A digitalização das relações sociais e econômicas transformou profundamente a maneira como interagimos, comunicamos e conduzimos nossas relações e negócios. Transformação essa que carrega consigo desafios significativos, especialmente no que diz respeito à identidade digital das pessoas, frente ao direito fundamental, estabelecido pela Constituição Federal, da privacidade e da proteção dos dados pessoais, bem como a liberdade de expressão.
Segundo o Data Privacy Research, em seu projeto “Defendendo o Brasil do tecnoautoritarismo”, o termo tecnoautoritarismo foi criado para “explicar os processos de expansão do poder estatal cujo objetivo é incrementar as capacidades de vigilância e controle sobre a população, mediante violação de direitos individuais ou ampliação importante dos riscos de violação a direitos fundamentais”.
Com o expressivo avanço da tecnologia, que proporcionou alterações relevantes em todas as camadas socioeconômicas, há o entendimento consensual de que a estrutura digital atual, que dita a rotina das relações sociais e econômicas, é capaz de permitir um nível de vigilância e monitoramento massificado, por meio de celulares, câmeras e, em especial, através da internet, com o desenvolvimento contínuo de bases de dados orientada por opiniões políticas, hábitos de consumo, hábitos comportamentais, score de crédito e todo e qualquer dado ou informação pessoal que seja capaz de gerar algum conhecimento personalizado sobre os indivíduos que compõem a nossa sociedade atual.

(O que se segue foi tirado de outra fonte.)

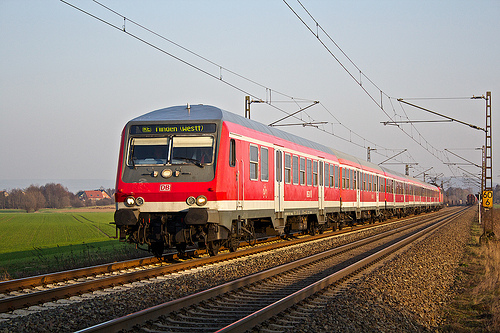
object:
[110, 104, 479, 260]
train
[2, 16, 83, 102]
sky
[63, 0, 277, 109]
wires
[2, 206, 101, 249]
field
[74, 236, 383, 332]
track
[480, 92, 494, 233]
pole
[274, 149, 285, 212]
doors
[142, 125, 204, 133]
information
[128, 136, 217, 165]
windshield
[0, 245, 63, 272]
weeds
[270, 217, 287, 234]
step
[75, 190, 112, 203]
house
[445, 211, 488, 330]
grass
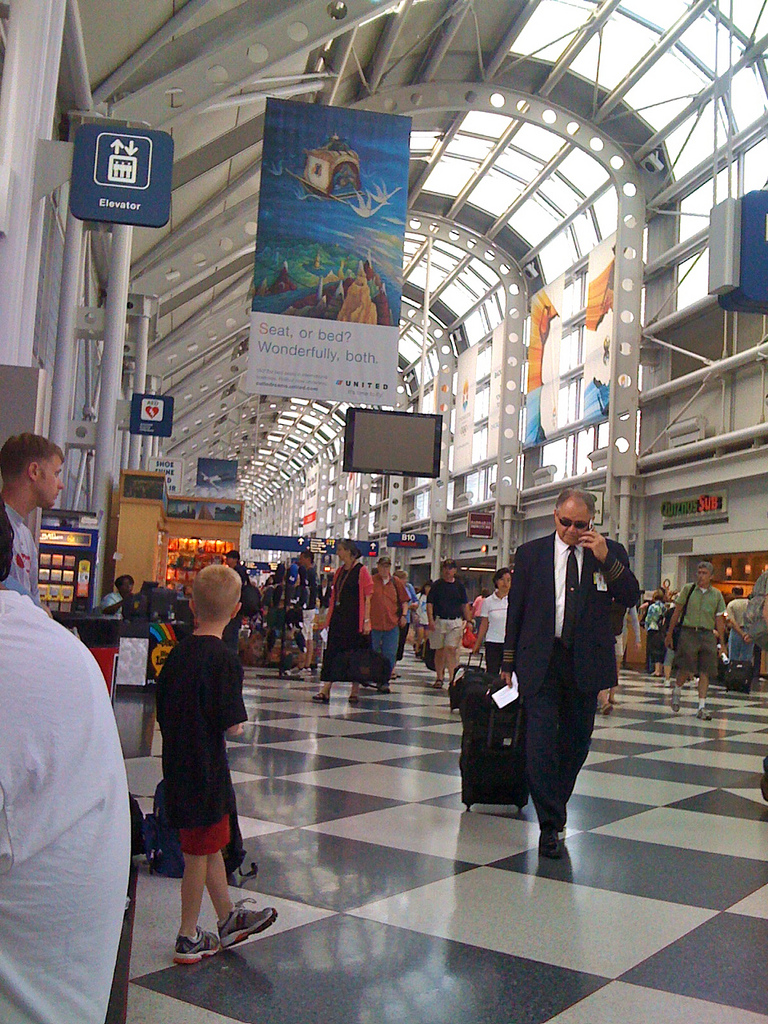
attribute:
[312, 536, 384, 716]
woman — grey haired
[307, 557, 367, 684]
dress — black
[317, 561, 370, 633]
coat — pink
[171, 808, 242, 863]
shorts — red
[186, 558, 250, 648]
head — shaved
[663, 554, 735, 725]
man — grey haired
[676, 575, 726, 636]
shirt — green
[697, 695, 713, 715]
socks — white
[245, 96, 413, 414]
banner — large, rectangle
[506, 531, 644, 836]
suit — navy blue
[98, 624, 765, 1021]
floor — black, white, checkered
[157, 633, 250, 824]
shirt — black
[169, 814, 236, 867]
shorts — red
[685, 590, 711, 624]
shirt — green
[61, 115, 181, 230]
sign — blue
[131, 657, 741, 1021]
floor — long, checkered, black, white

Ao rememorar como a vigilância e o monitoramento era executada ao longo dos anos, em outrora, existiam as redes de informantes que, vinculados aos governos, passavam informações de adversários políticos e de grupos sociais. Hoje, os tempos são outros, é impensável pensar neste método, apesar da China recentemente ter tentado criar uma rede de informantes, em que o Governo Chinês ofereceu dinheiro a funcionários do banco central em troca de dados internos, conforme relatório elaborado pelo Senado Norte-Americano, por meio do Comitê de Segurança Nacional e Assuntos Governamentais[1]. O tempo passou, a tecnologia avançou e os métodos de vigilância e monitoramento foram atualizados e se moldaram frente à nova estrutura socioeconômica, baseada em dados coletados a partir da digitalização das relações estabelecidas, o que por si só já é um enorme problema, pois, quanto maior a eficiência na coleta de dados, menos relevante é restringir a quantidade e os incentivos para limitar a coleta de dados pessoais ao mínimo necessário tornam-se menos atrativos[2].

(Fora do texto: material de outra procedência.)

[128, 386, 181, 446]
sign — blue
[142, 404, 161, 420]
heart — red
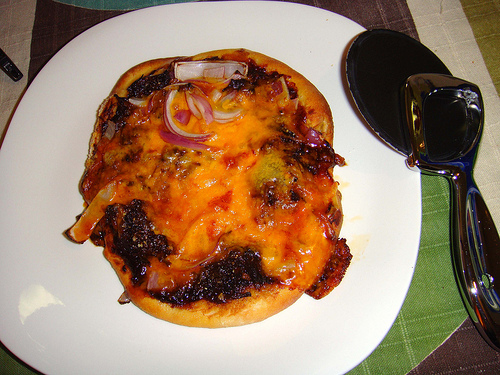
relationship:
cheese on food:
[114, 86, 331, 288] [67, 46, 354, 326]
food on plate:
[67, 46, 354, 326] [3, 0, 423, 374]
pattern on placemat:
[422, 175, 499, 292] [339, 170, 499, 371]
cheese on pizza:
[163, 91, 343, 268] [77, 39, 348, 340]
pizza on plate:
[60, 44, 355, 330] [3, 0, 423, 374]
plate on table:
[3, 0, 423, 374] [0, 3, 496, 369]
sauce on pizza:
[222, 153, 240, 165] [60, 44, 355, 330]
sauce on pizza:
[277, 212, 312, 264] [60, 44, 355, 330]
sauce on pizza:
[207, 185, 239, 221] [60, 44, 355, 330]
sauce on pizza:
[123, 103, 164, 160] [60, 44, 355, 330]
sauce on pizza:
[69, 79, 334, 289] [60, 44, 355, 330]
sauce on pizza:
[89, 186, 129, 207] [60, 44, 355, 330]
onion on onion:
[164, 89, 210, 141] [195, 100, 207, 119]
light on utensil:
[451, 277, 491, 303] [338, 9, 496, 347]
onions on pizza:
[162, 57, 246, 145] [60, 44, 355, 330]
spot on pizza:
[247, 148, 294, 199] [60, 44, 355, 330]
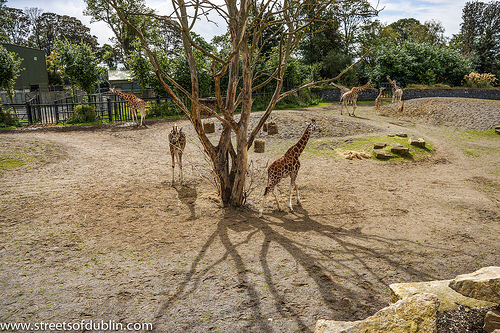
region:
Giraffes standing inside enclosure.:
[258, 72, 416, 212]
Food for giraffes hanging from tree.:
[248, 111, 281, 158]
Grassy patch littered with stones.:
[325, 119, 443, 179]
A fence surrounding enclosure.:
[11, 96, 126, 126]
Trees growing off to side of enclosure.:
[365, 26, 499, 93]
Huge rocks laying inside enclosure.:
[311, 248, 496, 332]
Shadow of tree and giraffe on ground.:
[176, 213, 488, 322]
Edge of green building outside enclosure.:
[2, 40, 60, 122]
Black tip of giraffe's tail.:
[255, 182, 282, 205]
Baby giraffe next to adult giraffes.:
[368, 81, 393, 116]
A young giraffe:
[156, 120, 190, 197]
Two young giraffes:
[155, 117, 326, 221]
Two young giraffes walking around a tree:
[152, 0, 337, 237]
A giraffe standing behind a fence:
[28, 63, 183, 123]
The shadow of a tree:
[158, 213, 450, 331]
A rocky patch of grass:
[348, 128, 436, 165]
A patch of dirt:
[17, 169, 134, 330]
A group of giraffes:
[328, 56, 425, 126]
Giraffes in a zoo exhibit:
[8, 13, 499, 320]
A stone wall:
[410, 82, 499, 106]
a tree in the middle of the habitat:
[97, 3, 383, 233]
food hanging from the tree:
[245, 114, 280, 151]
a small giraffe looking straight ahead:
[156, 121, 191, 192]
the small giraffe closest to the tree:
[262, 116, 327, 218]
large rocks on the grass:
[361, 128, 431, 161]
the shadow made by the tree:
[185, 221, 410, 331]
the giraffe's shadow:
[157, 183, 199, 227]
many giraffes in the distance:
[322, 65, 407, 126]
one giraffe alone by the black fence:
[95, 81, 155, 140]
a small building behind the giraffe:
[100, 63, 158, 102]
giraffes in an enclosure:
[72, 29, 484, 276]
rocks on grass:
[358, 122, 458, 172]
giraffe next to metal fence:
[26, 75, 303, 130]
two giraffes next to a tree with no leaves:
[134, 26, 340, 228]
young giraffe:
[269, 109, 330, 251]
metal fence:
[5, 95, 123, 126]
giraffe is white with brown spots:
[267, 105, 372, 215]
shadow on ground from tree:
[182, 200, 472, 323]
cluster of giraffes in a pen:
[311, 57, 441, 151]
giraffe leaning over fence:
[82, 74, 167, 137]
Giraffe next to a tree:
[236, 114, 332, 224]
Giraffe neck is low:
[160, 111, 197, 213]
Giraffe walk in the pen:
[322, 65, 378, 121]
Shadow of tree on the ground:
[147, 218, 416, 325]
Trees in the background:
[1, 1, 498, 86]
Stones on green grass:
[365, 126, 429, 172]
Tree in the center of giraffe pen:
[110, 0, 379, 221]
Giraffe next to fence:
[88, 76, 160, 131]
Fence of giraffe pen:
[5, 91, 120, 131]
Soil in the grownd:
[6, 207, 353, 325]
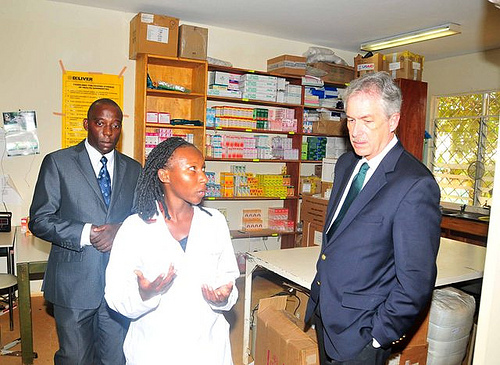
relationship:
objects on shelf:
[190, 74, 315, 194] [142, 115, 202, 132]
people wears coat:
[98, 134, 236, 365] [102, 202, 252, 362]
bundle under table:
[430, 278, 480, 363] [230, 224, 488, 364]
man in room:
[300, 71, 441, 362] [1, 1, 498, 363]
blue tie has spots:
[95, 154, 115, 207] [101, 178, 111, 192]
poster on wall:
[0, 110, 41, 157] [2, 73, 49, 191]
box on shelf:
[126, 10, 181, 63] [135, 49, 207, 139]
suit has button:
[300, 141, 440, 363] [319, 254, 326, 260]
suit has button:
[300, 141, 440, 363] [313, 280, 320, 285]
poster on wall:
[0, 105, 43, 157] [4, 2, 134, 227]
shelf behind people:
[146, 82, 201, 102] [98, 134, 236, 365]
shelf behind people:
[142, 115, 202, 132] [98, 134, 236, 365]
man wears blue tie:
[300, 131, 443, 363] [323, 160, 375, 247]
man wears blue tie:
[27, 98, 151, 363] [92, 154, 114, 207]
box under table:
[247, 291, 320, 363] [238, 236, 320, 359]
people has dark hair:
[98, 134, 236, 365] [131, 136, 192, 218]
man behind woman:
[27, 98, 151, 363] [110, 132, 235, 360]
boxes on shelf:
[147, 113, 169, 123] [141, 94, 207, 124]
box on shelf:
[129, 11, 181, 62] [142, 54, 207, 94]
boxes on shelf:
[358, 51, 423, 78] [401, 77, 425, 156]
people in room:
[127, 134, 237, 364] [1, 1, 498, 363]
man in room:
[27, 98, 151, 363] [1, 1, 498, 363]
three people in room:
[29, 70, 439, 364] [1, 1, 498, 363]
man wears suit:
[27, 98, 151, 363] [25, 140, 142, 362]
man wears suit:
[300, 71, 441, 362] [300, 141, 440, 363]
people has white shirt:
[98, 134, 236, 365] [98, 208, 245, 362]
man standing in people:
[300, 71, 441, 362] [98, 134, 236, 365]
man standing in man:
[300, 71, 441, 362] [27, 98, 151, 363]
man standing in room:
[300, 71, 441, 362] [1, 1, 498, 363]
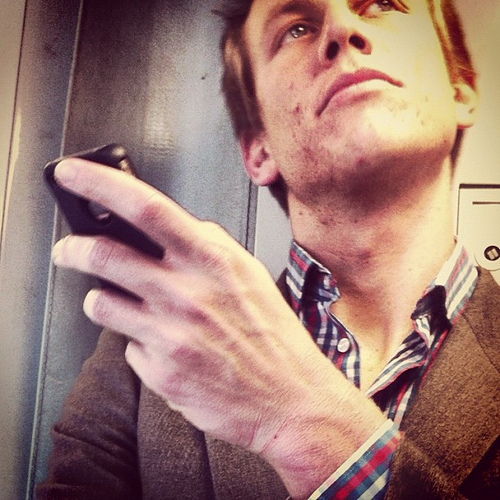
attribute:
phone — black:
[40, 138, 162, 312]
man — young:
[235, 6, 454, 236]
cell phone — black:
[30, 127, 201, 297]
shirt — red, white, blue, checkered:
[262, 233, 472, 421]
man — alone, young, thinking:
[248, 11, 444, 243]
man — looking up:
[264, 40, 448, 239]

Assim como é impensável pensar em um modelo de vigilância e monitoramento ultrapassado, como são as redes de informantes, também é impensável pensar em privacidade apenas como casa muradas, janelas fechadas, salas com trancas de porta, dentre outros meios para tornar algo privado, tal qual é impossível desvincular a privacidade dos indivíduos do conceito de autodeterminação informativa, que nada mais é do que a capacidade dos cidadãos de controlar os fluxos de dados e informações gerados. Sendo essa, portanto, a base que forma os cinco pilares do eixo central dos Fair Information Practices Principles (FIPPs)[3], que se consolidaram para concretizar àquilo que é necessário para legalizar a utilização de dados pessoais: propósito específico, limitado aos dados necessários, alinhado à expectativa da pessoa, com a garantia da transparência e a não criação de obstáculos para acesso à informação.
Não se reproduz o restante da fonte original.